Real Estate

Namdar Acquires One North LaSalle Debt at 73% Discount Amid Chicago Office Woes

Namdar acquires One North LaSalle Street loan at 73% discount, paying under $20 million for 494,000-square-foot property.

By Tal Alexander

7/11, 11:28 EDT

Key Takeaway

  • Namdar acquired the debt for One North LaSalle Street at a 73% discount, paying under $20 million for a $74 million loan.
  • The deal positions Namdar to potentially foreclose on Bridge Investment Group, which faces financial struggles due to high vacancy rates and refinancing difficulties.
  • Chicago's office market sees increasing distressed loan note sales, with significant discounts as vacancy rates hit record lows.

Namdar's Strategic Acquisition in Chicago's Central Loop

Namdar Realty Group, in partnership with Mason Asset Management and CH Capital Group, has made a significant move in the distressed real estate market by acquiring the loan note for the landmark 47-story office property at One North LaSalle Street in Chicago's Central Loop. This acquisition, made at a steep discount of nearly 73 percent from the loan's remaining balance, positions Namdar to potentially seize the 494,000-square-foot asset from its current owner, Bridge Investment Group. This deal underscores the ongoing challenges in the office real estate market, exacerbated by the pandemic and rising interest rates.

The Details of the Acquisition

Namdar's purchase of the loan note for One North LaSalle Street involved a payment of just under $20 million, or approximately $40 per square foot. This is a significant discount from the original $74 million loan balance. Bridge Investment Group, which bought the property for $113 million in 2018, has struggled to maintain its financial viability due to declining occupancy rates and the inability to refinance the debt. The building's occupancy dropped from 76 percent in 2021 to 56 percent by December 2022, reflecting the broader trend of reduced demand for office space in the wake of the pandemic.

Chicago's Office Market Dynamics

The acquisition of distressed office properties like One North LaSalle Street is becoming increasingly common in Chicago. The city's office market is grappling with record-high vacancy rates and the impact of remote work trends. Recent data from CBRE indicates that downtown Chicago's office occupancy rate has fallen to less than 75 percent. Other notable distressed loan note sales include Maryland-based Beltway Capital's purchase of debts tied to West Loop office lofts and JLL's marketing of a $151 million loan note for 200 South Wacker. These transactions highlight the ongoing turbulence in the office real estate sector.

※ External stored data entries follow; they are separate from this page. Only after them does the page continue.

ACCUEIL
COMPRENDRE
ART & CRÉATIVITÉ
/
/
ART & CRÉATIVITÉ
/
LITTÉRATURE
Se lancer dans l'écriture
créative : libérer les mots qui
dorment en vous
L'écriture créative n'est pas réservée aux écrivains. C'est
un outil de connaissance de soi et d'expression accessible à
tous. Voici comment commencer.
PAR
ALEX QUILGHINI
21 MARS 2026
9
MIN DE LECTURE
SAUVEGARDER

Implications for Office-to-Residential Conversions

Namdar's acquisition comes at a time when there is a growing interest in converting office buildings into residential units. The Central Loop, in particular, is seeing a push towards diversification from a predominantly office hub to a mixed-use neighborhood. Mayor Brandon Johnson's administration is continuing efforts to transform outdated office spaces into residential units, with $151 million in tax-increment financing allocated towards such projects. This trend is exemplified by developments at 30 North LaSalle Street and 111 West Monroe Street, which aim to create over 1,000 residential units.

Namdar's Strategic Positioning

Namdar's reputation for acquiring distressed assets positions it well to capitalize on the current market conditions. While the firm's specific plans for One North LaSalle Street remain unclear, the acquisition aligns with broader market trends of repurposing underutilized office spaces. This move could potentially involve either revitalizing the property to attract new tenants or converting it into residential units, depending on market demand and financial viability. Namdar's previous acquisition of the Louis Joliet Mall out of distress for $31 million further demonstrates its strategic approach to distressed real estate investments.